WORK TO COMPLETE: Every line of the following records that includes "enterprise" should be copied.

[Dataset entries]
╔══

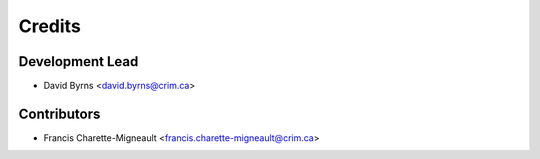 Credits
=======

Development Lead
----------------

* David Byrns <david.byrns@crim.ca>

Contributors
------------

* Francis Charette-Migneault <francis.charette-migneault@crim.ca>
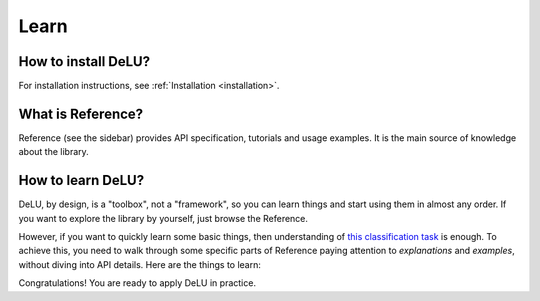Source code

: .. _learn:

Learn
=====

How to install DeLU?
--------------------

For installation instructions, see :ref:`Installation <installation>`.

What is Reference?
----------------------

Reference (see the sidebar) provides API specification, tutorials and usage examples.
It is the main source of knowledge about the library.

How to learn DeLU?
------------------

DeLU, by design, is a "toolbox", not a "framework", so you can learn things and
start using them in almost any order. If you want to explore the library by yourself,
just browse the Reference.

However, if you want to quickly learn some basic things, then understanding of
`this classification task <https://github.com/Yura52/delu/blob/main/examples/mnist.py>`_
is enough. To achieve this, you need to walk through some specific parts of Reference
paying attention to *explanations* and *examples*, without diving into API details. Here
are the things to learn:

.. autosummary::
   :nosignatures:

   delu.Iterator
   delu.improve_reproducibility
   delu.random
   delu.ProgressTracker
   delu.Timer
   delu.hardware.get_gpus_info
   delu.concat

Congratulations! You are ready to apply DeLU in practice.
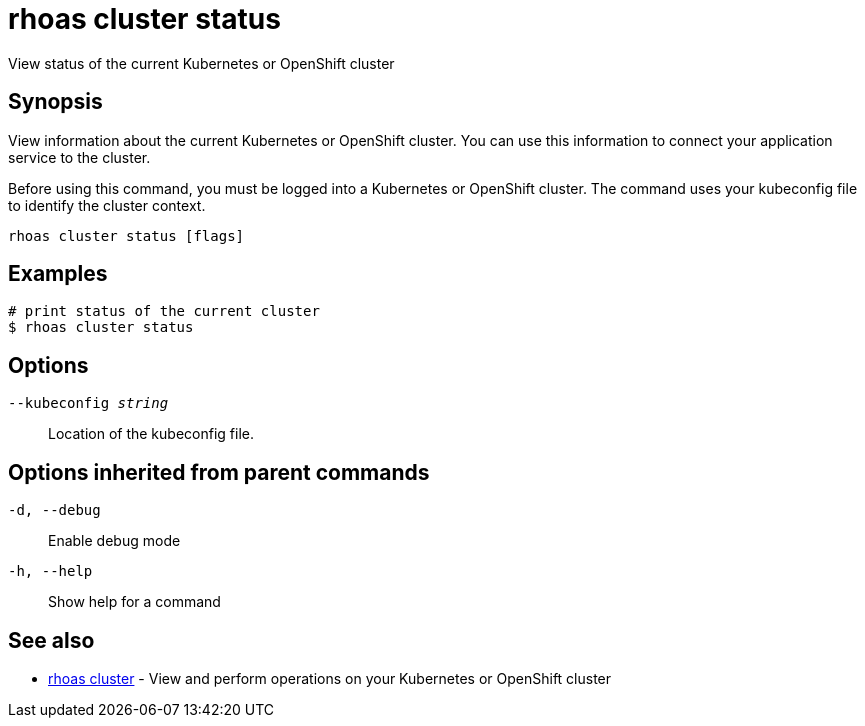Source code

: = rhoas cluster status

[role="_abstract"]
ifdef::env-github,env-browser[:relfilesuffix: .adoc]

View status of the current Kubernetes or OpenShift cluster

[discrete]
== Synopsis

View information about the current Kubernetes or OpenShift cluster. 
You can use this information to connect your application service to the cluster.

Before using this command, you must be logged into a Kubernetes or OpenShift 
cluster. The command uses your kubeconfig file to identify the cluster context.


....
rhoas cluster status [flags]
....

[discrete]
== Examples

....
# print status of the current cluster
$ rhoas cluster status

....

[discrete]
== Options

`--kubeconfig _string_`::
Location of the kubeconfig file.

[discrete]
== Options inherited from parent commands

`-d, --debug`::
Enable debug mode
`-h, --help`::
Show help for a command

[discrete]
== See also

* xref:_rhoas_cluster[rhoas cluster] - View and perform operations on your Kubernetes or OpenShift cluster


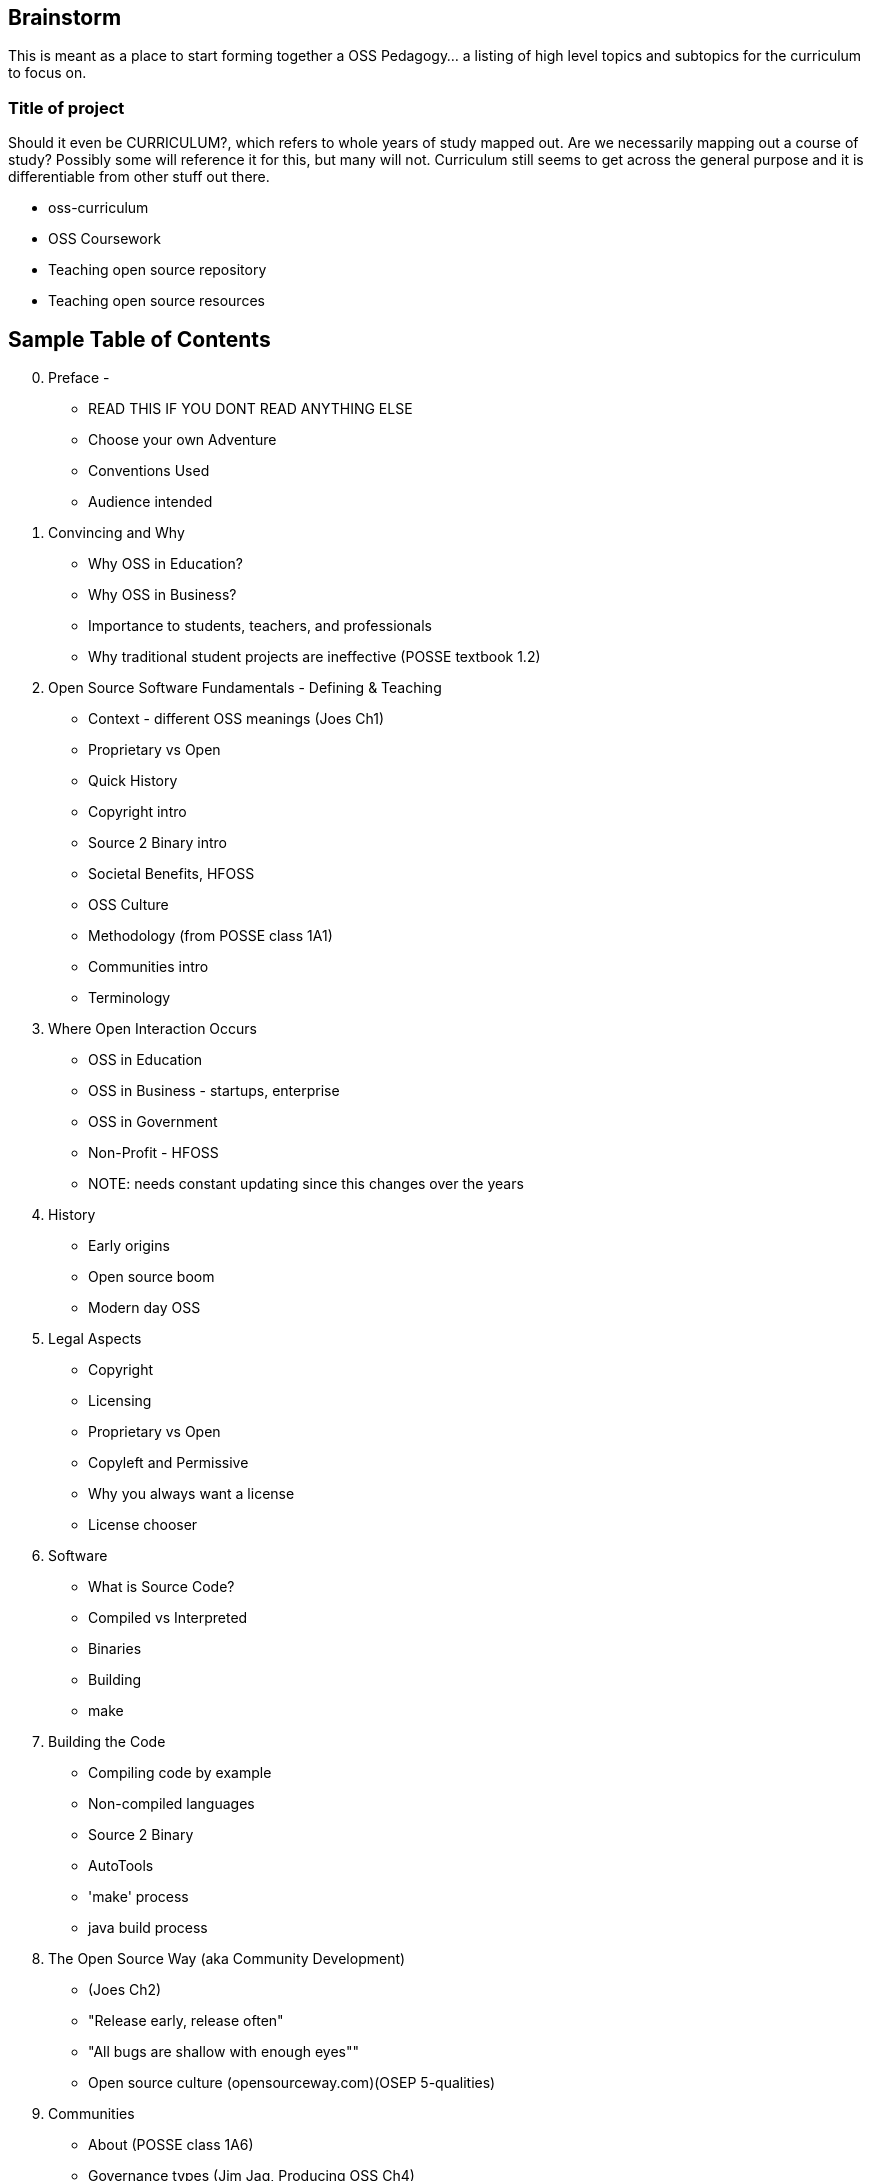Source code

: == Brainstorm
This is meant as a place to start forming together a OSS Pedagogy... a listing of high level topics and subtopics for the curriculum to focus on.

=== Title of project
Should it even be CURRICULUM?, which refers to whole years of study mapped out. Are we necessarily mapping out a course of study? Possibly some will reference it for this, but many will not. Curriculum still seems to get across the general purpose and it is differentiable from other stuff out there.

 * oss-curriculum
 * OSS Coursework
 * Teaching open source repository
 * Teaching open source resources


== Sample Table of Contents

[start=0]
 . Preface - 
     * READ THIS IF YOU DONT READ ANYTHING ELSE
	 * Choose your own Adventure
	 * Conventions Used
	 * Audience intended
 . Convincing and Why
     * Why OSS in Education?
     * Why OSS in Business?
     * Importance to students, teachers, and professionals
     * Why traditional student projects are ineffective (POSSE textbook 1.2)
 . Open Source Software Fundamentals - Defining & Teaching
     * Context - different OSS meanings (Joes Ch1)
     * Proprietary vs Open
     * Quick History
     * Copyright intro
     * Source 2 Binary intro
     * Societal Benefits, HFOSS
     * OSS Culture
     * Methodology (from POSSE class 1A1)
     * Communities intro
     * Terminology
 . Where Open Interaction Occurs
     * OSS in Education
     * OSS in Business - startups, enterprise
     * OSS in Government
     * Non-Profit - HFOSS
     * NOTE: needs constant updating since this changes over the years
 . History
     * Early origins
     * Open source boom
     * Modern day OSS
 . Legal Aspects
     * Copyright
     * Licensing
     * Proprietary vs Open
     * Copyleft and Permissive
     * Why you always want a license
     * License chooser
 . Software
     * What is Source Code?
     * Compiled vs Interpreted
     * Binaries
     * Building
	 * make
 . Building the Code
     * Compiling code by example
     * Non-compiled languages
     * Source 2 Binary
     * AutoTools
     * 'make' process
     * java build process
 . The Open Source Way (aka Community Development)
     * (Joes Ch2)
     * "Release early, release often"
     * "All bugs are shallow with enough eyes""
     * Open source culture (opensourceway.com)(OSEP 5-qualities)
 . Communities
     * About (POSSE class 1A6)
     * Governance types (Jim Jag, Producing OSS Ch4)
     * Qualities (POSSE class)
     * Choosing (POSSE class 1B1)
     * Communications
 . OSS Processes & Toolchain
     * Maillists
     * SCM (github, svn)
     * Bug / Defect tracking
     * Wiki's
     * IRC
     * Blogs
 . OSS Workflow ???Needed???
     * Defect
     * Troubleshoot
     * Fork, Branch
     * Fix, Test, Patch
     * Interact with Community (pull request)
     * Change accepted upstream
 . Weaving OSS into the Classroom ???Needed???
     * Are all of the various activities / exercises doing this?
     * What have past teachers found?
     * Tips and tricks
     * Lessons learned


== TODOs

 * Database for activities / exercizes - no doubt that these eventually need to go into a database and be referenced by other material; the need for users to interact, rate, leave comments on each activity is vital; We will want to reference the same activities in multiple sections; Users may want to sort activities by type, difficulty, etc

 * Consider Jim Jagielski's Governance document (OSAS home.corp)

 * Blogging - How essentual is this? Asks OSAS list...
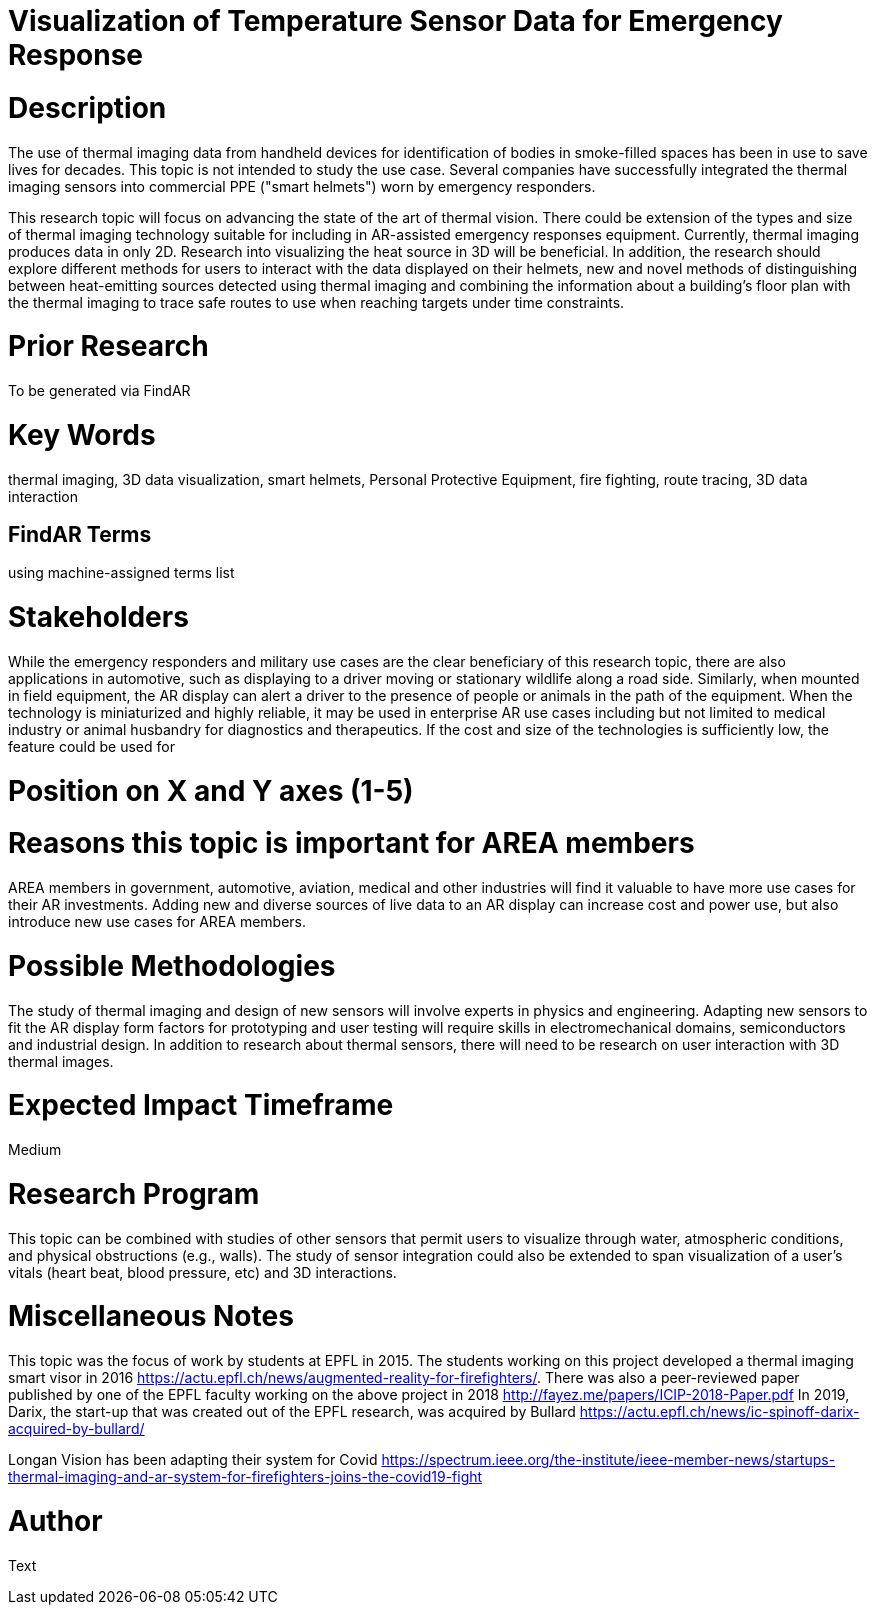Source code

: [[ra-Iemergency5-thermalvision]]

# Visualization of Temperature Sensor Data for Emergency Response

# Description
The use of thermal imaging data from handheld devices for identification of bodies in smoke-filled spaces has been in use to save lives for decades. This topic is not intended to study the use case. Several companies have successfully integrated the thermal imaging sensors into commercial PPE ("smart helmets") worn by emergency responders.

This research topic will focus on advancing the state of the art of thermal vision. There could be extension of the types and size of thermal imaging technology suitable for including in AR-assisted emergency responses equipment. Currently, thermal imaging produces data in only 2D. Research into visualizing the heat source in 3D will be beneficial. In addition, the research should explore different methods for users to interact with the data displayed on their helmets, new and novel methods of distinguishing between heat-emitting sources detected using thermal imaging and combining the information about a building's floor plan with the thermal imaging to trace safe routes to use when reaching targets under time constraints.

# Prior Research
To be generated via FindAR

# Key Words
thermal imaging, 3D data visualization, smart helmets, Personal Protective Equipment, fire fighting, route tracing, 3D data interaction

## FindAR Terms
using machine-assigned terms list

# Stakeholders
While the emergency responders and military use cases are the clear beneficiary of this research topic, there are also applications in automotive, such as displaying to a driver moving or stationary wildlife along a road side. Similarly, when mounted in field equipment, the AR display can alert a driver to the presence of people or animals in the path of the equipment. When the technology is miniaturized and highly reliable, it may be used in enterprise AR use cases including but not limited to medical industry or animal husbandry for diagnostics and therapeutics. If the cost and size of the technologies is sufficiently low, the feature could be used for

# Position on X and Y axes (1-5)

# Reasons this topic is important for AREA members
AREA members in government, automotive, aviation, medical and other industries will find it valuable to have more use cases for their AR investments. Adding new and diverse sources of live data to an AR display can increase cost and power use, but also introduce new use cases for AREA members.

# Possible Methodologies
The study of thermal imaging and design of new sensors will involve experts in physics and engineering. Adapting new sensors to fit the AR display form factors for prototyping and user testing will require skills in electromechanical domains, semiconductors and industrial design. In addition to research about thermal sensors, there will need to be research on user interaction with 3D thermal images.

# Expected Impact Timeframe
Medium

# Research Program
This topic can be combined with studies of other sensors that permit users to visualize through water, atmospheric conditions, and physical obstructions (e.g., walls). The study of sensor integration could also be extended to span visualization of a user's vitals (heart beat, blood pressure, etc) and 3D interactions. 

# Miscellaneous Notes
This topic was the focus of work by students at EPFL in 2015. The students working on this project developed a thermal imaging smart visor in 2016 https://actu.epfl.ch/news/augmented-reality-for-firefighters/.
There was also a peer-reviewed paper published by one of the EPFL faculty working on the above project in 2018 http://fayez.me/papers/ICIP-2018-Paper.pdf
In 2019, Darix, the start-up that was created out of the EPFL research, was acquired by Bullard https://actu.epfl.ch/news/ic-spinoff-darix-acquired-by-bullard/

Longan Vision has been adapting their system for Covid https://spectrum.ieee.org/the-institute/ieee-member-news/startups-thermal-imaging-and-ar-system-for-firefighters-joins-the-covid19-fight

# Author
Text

╚══

RESULT OF THE EXERCISE:
     * OSS in Business - startups, enterprise
While the emergency responders and military use cases are the clear beneficiary of this research topic, there are also applications in automotive, such as displaying to a driver moving or stationary wildlife along a road side. Similarly, when mounted in field equipment, the AR display can alert a driver to the presence of people or animals in the path of the equipment. When the technology is miniaturized and highly reliable, it may be used in enterprise AR use cases including but not limited to medical industry or animal husbandry for diagnostics and therapeutics. If the cost and size of the technologies is sufficiently low, the feature could be used for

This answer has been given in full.